• EXCERPTED PASSAGE:
────────────────────────────────────────

The effects of QC varied across stations. While QC generally improved accuracy, notable positive effects were seen at stations 10,536 and 10,286, whereas accuracy declined at station 10,111. These variations may stem from localized rainfall events with high spatial and temporal variability. We cautiously interpret these specific cases while still including them in our performance assessment. Figure 3 shows the spatial distribution of RMSE differences across QC configurations, showing greater variability in accuracy improvements inland compared to coastal areas. This pattern aligns with higher rainfall variability near the coastline, which may constrain consistent accuracy gains. Additionally, improvements were more significant in the southern region, where DPIRD station density mitigates the scarcity of BoM stations, compared to the northern region.

Fig. 3. Map of station-wise RMSE differences between test rainfall estimates and the reference estimate (BoM-only). Statistically significant reductions in RMSE are denoted with asterisks.

Example rainfall events

We analysed three rainfall events to compare reference and test rainfall estimates, with observations detailed in Supplementary Figures S3–S5.

Event 1: 16/01/2018

This was the heaviest rainfall event in the study period. Observations in Supplementary material Figure S3 show moderate to high rainfall at most stations, with the highest rainfall (> 140 mm/day) recorded in the northwest. Figure 4 compares the interpolated rainfall fields at 1 km resolution, highlighting differences between methods. The reference estimate captured the northwest peak but underperformed in the southeast (< 10 mm, low variability) due to a BoM station malfunction. The test estimates, using DPIRD data, produced a realistic 10–20 mm pattern. A local minima at -32°S, -116.5°E in no-QC estimates (linked to a dubious 12.3 mm DPIRD reading) was removed by loose and strict QC, aligning results with nearby observations.

────────────────────────────────────────

• DATA FOR REVIEW:
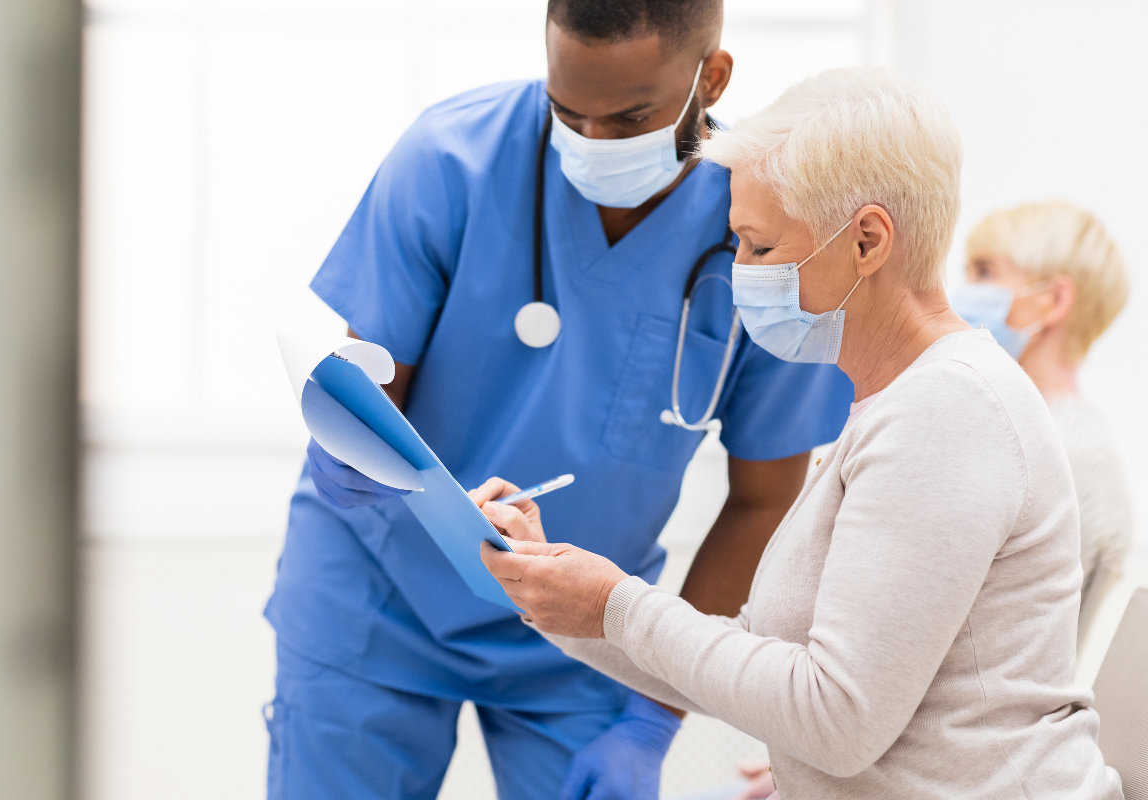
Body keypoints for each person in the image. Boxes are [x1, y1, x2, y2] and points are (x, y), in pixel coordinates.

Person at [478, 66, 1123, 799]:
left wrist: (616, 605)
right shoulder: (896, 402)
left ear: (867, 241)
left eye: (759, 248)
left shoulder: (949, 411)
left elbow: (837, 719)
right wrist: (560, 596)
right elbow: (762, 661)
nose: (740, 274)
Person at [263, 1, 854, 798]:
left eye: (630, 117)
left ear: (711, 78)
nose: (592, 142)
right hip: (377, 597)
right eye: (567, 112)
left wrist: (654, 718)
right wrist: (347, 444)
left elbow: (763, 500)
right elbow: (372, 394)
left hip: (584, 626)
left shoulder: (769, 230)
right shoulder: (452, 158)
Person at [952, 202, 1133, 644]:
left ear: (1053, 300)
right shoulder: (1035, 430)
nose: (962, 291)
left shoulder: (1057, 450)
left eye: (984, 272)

────────────────────────────────────────

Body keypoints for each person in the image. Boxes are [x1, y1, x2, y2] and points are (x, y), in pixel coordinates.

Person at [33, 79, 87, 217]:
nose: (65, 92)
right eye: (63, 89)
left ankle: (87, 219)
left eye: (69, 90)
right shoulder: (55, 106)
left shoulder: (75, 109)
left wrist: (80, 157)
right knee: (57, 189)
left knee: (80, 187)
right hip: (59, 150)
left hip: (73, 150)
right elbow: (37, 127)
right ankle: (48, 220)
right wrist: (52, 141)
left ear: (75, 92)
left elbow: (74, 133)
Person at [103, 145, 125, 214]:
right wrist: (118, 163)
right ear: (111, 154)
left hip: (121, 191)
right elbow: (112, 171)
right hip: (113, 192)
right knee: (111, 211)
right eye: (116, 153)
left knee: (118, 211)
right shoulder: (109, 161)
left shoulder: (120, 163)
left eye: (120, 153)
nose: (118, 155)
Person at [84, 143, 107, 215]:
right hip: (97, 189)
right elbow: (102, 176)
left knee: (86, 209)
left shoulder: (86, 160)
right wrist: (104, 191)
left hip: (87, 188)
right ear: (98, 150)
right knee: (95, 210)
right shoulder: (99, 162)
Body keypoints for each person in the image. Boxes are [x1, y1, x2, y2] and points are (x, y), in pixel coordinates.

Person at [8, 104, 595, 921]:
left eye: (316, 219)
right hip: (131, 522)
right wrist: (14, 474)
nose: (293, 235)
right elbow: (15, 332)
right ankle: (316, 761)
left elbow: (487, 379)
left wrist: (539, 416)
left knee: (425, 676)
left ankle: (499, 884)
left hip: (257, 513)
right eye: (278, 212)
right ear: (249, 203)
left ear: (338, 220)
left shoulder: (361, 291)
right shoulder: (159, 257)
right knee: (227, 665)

────────────────────────────────────────

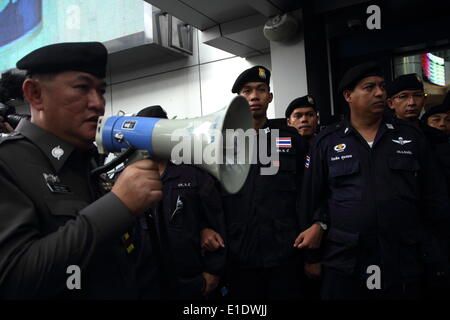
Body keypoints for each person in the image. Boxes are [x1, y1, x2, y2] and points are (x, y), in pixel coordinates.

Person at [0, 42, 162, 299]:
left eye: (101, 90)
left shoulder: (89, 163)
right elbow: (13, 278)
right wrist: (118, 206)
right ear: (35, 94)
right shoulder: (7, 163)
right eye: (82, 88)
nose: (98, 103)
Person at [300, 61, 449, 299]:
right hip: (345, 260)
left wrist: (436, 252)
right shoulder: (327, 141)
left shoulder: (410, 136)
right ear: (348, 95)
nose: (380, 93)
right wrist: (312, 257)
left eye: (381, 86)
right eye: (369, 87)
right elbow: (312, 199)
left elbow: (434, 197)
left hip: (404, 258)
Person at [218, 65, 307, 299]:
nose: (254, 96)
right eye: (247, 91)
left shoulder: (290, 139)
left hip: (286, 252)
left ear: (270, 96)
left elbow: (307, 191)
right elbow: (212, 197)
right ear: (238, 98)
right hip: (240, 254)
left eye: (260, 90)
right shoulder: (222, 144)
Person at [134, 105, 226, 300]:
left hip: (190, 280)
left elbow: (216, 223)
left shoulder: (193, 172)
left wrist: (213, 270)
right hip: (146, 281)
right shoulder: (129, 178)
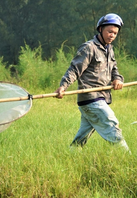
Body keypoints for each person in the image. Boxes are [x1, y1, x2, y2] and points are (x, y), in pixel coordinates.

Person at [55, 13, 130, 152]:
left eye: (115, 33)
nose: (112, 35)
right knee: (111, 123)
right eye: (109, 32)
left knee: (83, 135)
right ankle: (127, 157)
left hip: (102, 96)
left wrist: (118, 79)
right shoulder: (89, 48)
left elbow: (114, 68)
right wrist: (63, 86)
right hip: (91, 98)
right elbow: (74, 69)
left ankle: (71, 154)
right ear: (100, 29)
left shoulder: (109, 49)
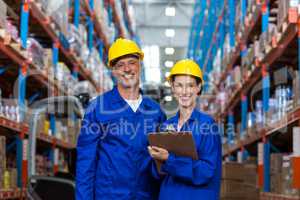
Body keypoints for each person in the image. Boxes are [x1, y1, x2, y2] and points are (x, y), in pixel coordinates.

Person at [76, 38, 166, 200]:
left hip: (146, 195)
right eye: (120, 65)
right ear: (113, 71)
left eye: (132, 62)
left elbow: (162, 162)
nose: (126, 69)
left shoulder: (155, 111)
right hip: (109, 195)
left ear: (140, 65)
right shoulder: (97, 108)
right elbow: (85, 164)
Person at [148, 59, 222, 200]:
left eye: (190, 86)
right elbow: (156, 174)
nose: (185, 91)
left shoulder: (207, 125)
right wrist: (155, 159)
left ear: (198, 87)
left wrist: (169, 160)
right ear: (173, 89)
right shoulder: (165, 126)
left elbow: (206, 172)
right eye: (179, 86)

────────────────────────────────────────

• PROBLEMS TO SOLVE:
1. Quote the rainfall passage word for word, everything from "Example rainfall events" down to "Supplementary Figures S3–S5.".
2. Summarize the rainfall passage in two sentences.
3. Continue the rainfall passage, starting after its last sentence.
The records have nothing to do with the rainfall passage.

• SOLVED PROBLEMS:
1.
Example rainfall events

We analysed three rainfall events to compare reference and test rainfall estimates, with observations detailed in Supplementary Figures S3–S5.

2. Quality control generally improved the accuracy of rainfall estimates, but the effect varied by station, with more variable gains inland than on the coast and larger improvements in the south, where DPIRD stations offset the scarcity of BoM stations. In the heaviest event of the study period, on 16/01/2018, the BoM-only reference captured the northwest peak but underestimated rainfall in the southeast because of a station malfunction, while the test estimates using DPIRD data produced a realistic 10–20 mm pattern, and QC removed a local minimum linked to a dubious reading.

3.
Fig. 4. Interpolated rainfall fields at 1-km resolution for 16 January 2018, derived from different rainfall estimates.

Event 2: 29/01/2017

This event featured localized heavy rainfall in the northeast, driven by a BoM station (100031) reporting 140.2 mm, an observation inconsistent with surrounding stations. Although quality flags were unavailable, the extreme rainfall reading was likely erroneous, as the official BoM daily rainfall map^26^ has removed this extremely high value through a manual quality control procedure. Figure 5 shows that while the reference estimate highlighted this extreme value, the test estimates, which were tempered by DPIRD data, mitigated its influence and better reflected regional patterns.

Fig. 5. Interpolated rainfall fields at 1-km resolution for 29 January 2017, derived from different rainfall estimates.

Event 3: 25/09/2017

This widespread rainfall event affected most BoM and DPIRD stations, with one DPIRD record (67 mm) flagged as suspect by strict QC but not loose QC. Figure 6 shows the reference estimate’s uniform 20–30 mm in the southeast, while test estimates unveiled richer detail (30–40 mm peaks). No-QC and loose-QC estimates emphasized the 67 mm reading, but strict QC smoothed it out. These comparisons highlight the impact of QC stringency on balancing accuracy and variability of rainfall estimates.

Fig. 6. Interpolated rainfall fields at 1-km resolution for 25 September 2017, derived from different rainfall estimates.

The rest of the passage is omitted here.